Sustained selling pressure drives Walrus down 8.11%
Walrus (WAL) is trading at $0.0584 after a daily decline of 8.11%. The asset remains well below its key moving averages, reflecting ongoing technical pressure amid elevated volatility.
Highlights
- WAL remains in a confirmed bearish trend as price sustains trading below all key moving averages across timeframes.
- Momentum indicators flag strong downside, with persistent selling pressure and oversold technical conditions dominating intraday activity.
- Near-term range is expected between $0.0575 and $0.0615, with resistance at $0.0805 and less than 20% likelihood of a meaningful rebound.
Seller control reinforced by negative momentum and resistance barriers
On the technical front, WAL trades well below its short-, medium-, and long-term moving averages (SMA-20: $0.0727, SMA-50: $0.0727, SMA-200: $0.1065). The Ichimoku Kijun level at $0.0805 presently acts as key resistance for any potential upward attempt. Momentum indicators, including the MACD and RSI, remain on sell signals, and the ADX is elevated at 33.5, indicating a strong but established trend. Stoch RSI and CCI signal oversold conditions, while BBP confirms seller dominance, and the Awesome Oscillator also remains negative. The price has stayed close to today’s session low of $0.0579 in a volatile intraday range ($0.0579–$0.0615) following a sharp drop after the opening gap down.
Sideways trading outlook as upside reversal remains unlikely
In the near term, WAL is expected to stay within the $0.0575 to $0.0615 volatility band given persistent selling activity and current market dynamics. The likelihood of a meaningful price increase is low (less than 20%), with further downside more probable if support at $0.0575 breaks.
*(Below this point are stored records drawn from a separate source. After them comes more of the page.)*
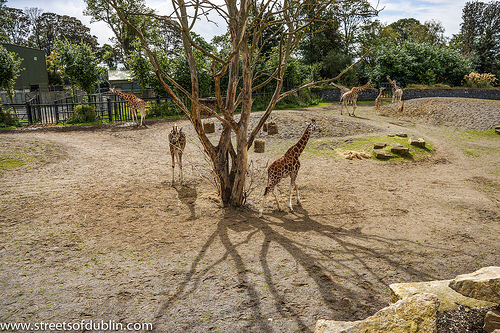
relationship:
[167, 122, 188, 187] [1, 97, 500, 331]
giraffe standing on ground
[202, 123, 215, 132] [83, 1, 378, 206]
food on a tree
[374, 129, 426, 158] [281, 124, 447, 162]
rocks on grass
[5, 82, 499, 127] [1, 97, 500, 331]
fence around ground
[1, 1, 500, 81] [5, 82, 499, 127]
trees beyond fence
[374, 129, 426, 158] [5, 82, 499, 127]
rocks ionside fence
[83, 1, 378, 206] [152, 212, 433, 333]
tree casts a shadow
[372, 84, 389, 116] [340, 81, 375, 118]
baby giraffe by an adult giraffe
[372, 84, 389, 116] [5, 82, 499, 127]
baby giraffe next to fence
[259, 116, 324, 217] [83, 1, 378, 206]
young giraffe by a tree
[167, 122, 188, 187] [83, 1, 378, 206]
young giraffe by tree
Baseline expectation calls for sideways movement within the stated range as sellers maintain control but show signs of momentum loss. A break through $0.0805 resistance is required to trigger a reversal scenario.
Earlier, analysts noted that Walrus was entrenched in a broad-based bearish trend with oversold technical conditions prevailing. Renewed selling pressure and sustained weakness below major moving averages now reinforce the downside risk, making the $0.0575 support an essential level for traders to monitor in the coming sessions.